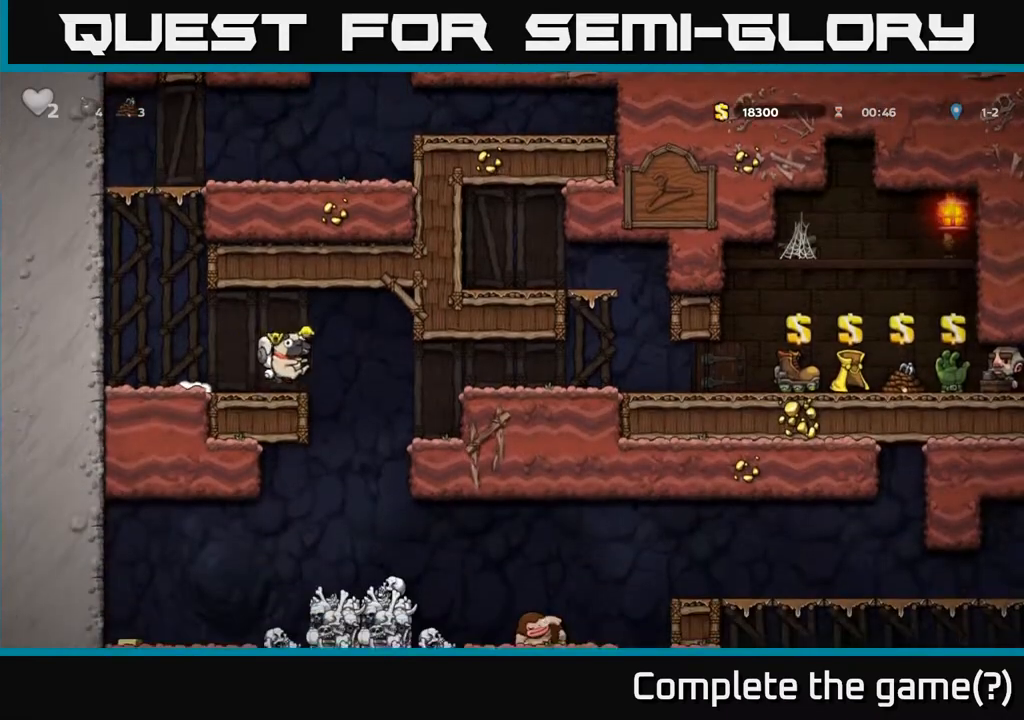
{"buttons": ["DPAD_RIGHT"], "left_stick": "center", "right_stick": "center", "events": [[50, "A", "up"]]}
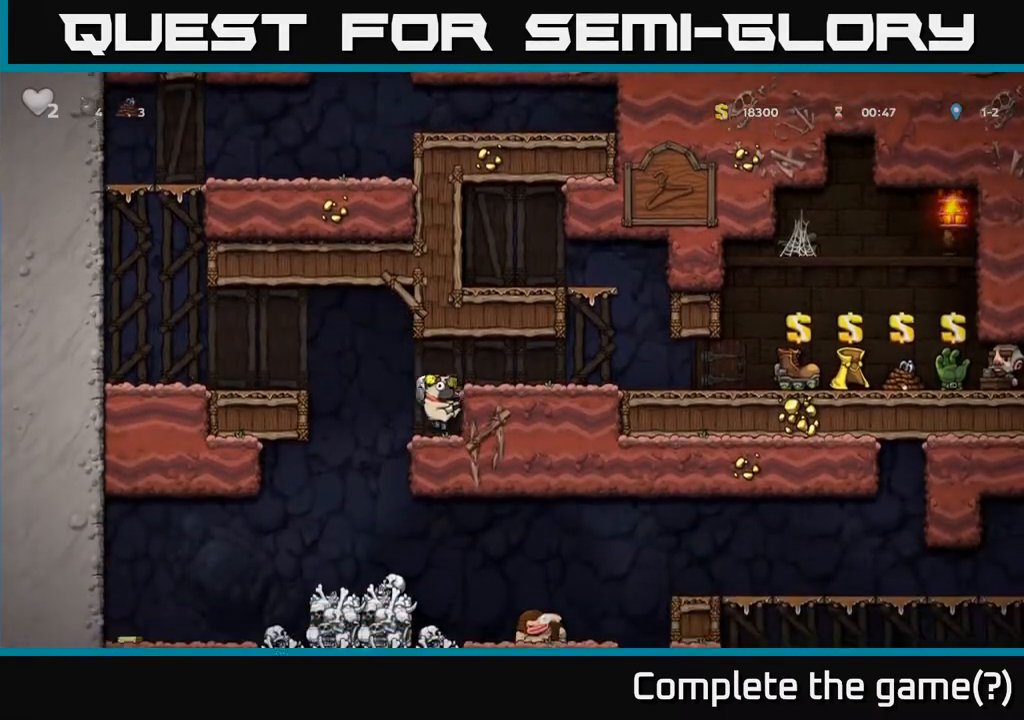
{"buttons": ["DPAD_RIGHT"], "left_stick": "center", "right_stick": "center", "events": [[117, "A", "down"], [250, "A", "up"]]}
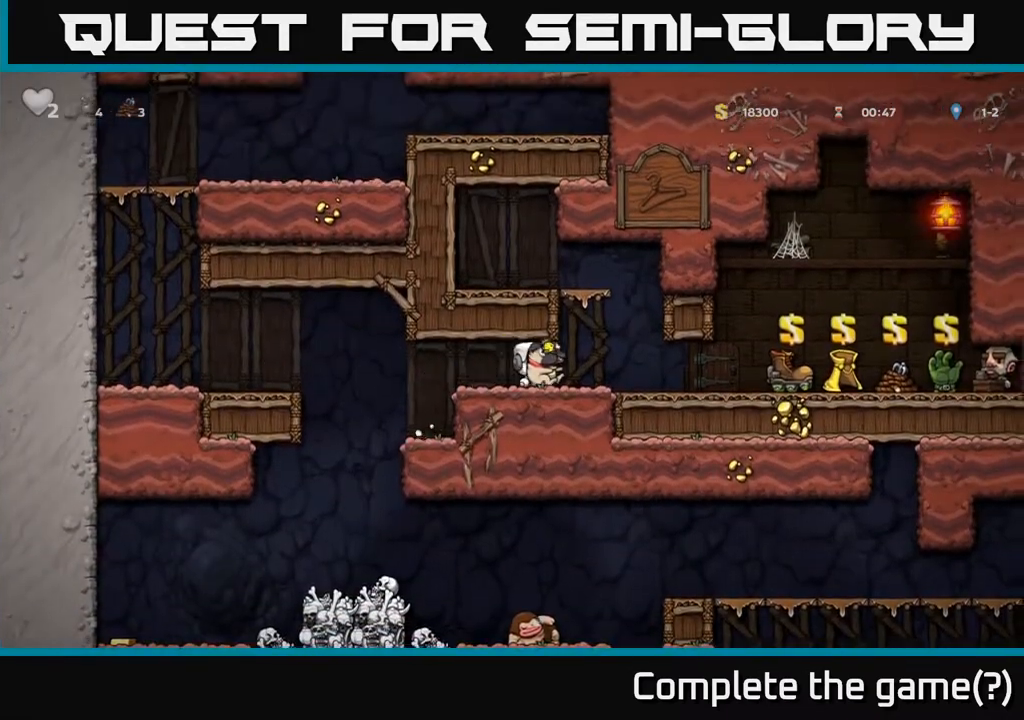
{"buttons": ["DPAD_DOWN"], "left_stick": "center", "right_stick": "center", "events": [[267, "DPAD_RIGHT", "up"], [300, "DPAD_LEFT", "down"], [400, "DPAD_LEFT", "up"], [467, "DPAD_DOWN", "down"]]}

════════════════════

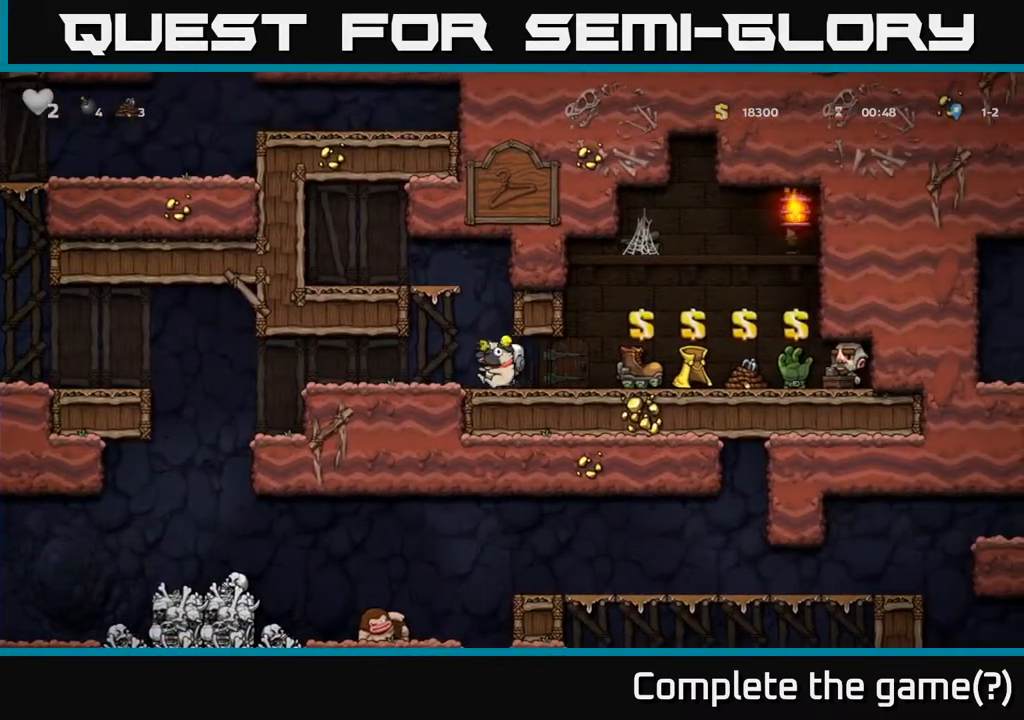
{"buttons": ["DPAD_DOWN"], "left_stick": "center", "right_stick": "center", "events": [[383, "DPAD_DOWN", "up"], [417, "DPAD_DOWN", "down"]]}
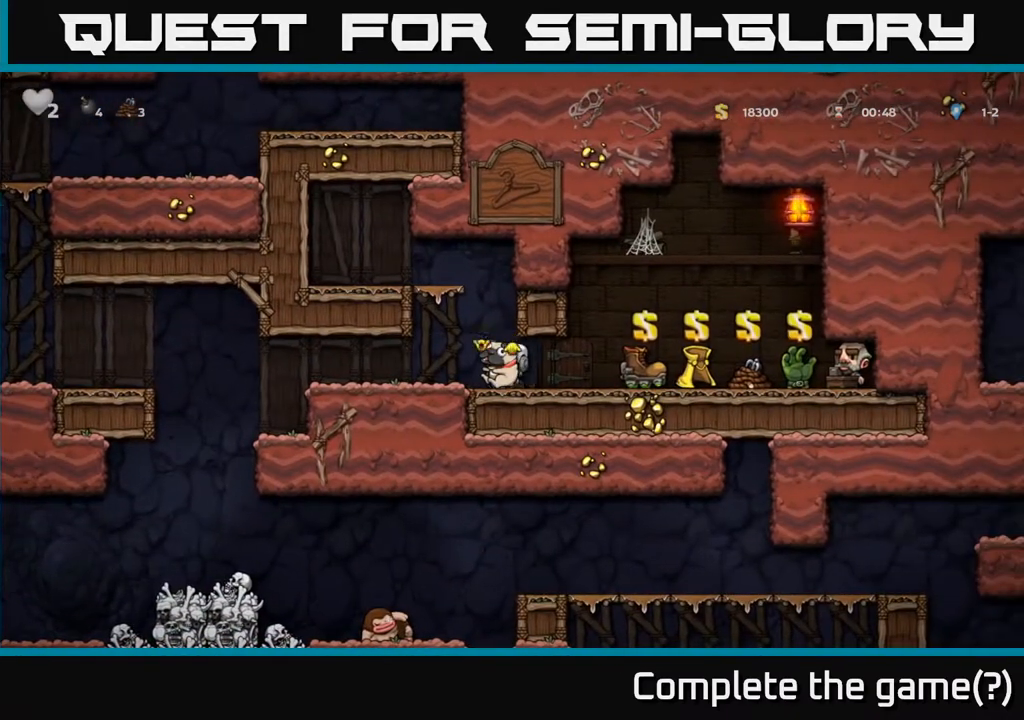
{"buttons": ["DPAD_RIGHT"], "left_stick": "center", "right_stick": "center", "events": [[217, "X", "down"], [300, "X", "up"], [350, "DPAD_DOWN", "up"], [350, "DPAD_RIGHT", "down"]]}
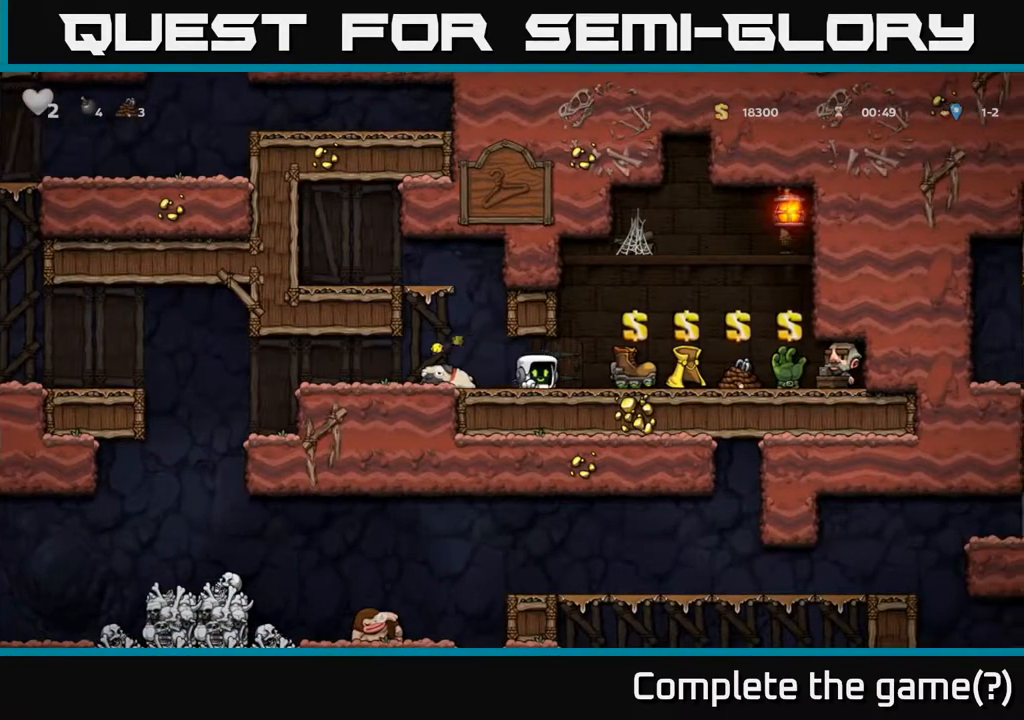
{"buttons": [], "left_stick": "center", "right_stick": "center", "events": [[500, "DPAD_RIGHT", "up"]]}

════════════════════

• _Exercise details_: Each line in the data that holds the word "down" must be copied.

• _Result of the exercise_:
{"buttons": ["DPAD_RIGHT"], "left_stick": "center", "right_stick": "center", "events": [[117, "A", "down"], [250, "A", "up"]]}
{"buttons": ["DPAD_DOWN"], "left_stick": "center", "right_stick": "center", "events": [[267, "DPAD_RIGHT", "up"], [300, "DPAD_LEFT", "down"], [400, "DPAD_LEFT", "up"], [467, "DPAD_DOWN", "down"]]}
{"buttons": ["DPAD_DOWN"], "left_stick": "center", "right_stick": "center", "events": [[383, "DPAD_DOWN", "up"], [417, "DPAD_DOWN", "down"]]}
{"buttons": ["DPAD_RIGHT"], "left_stick": "center", "right_stick": "center", "events": [[217, "X", "down"], [300, "X", "up"], [350, "DPAD_DOWN", "up"], [350, "DPAD_RIGHT", "down"]]}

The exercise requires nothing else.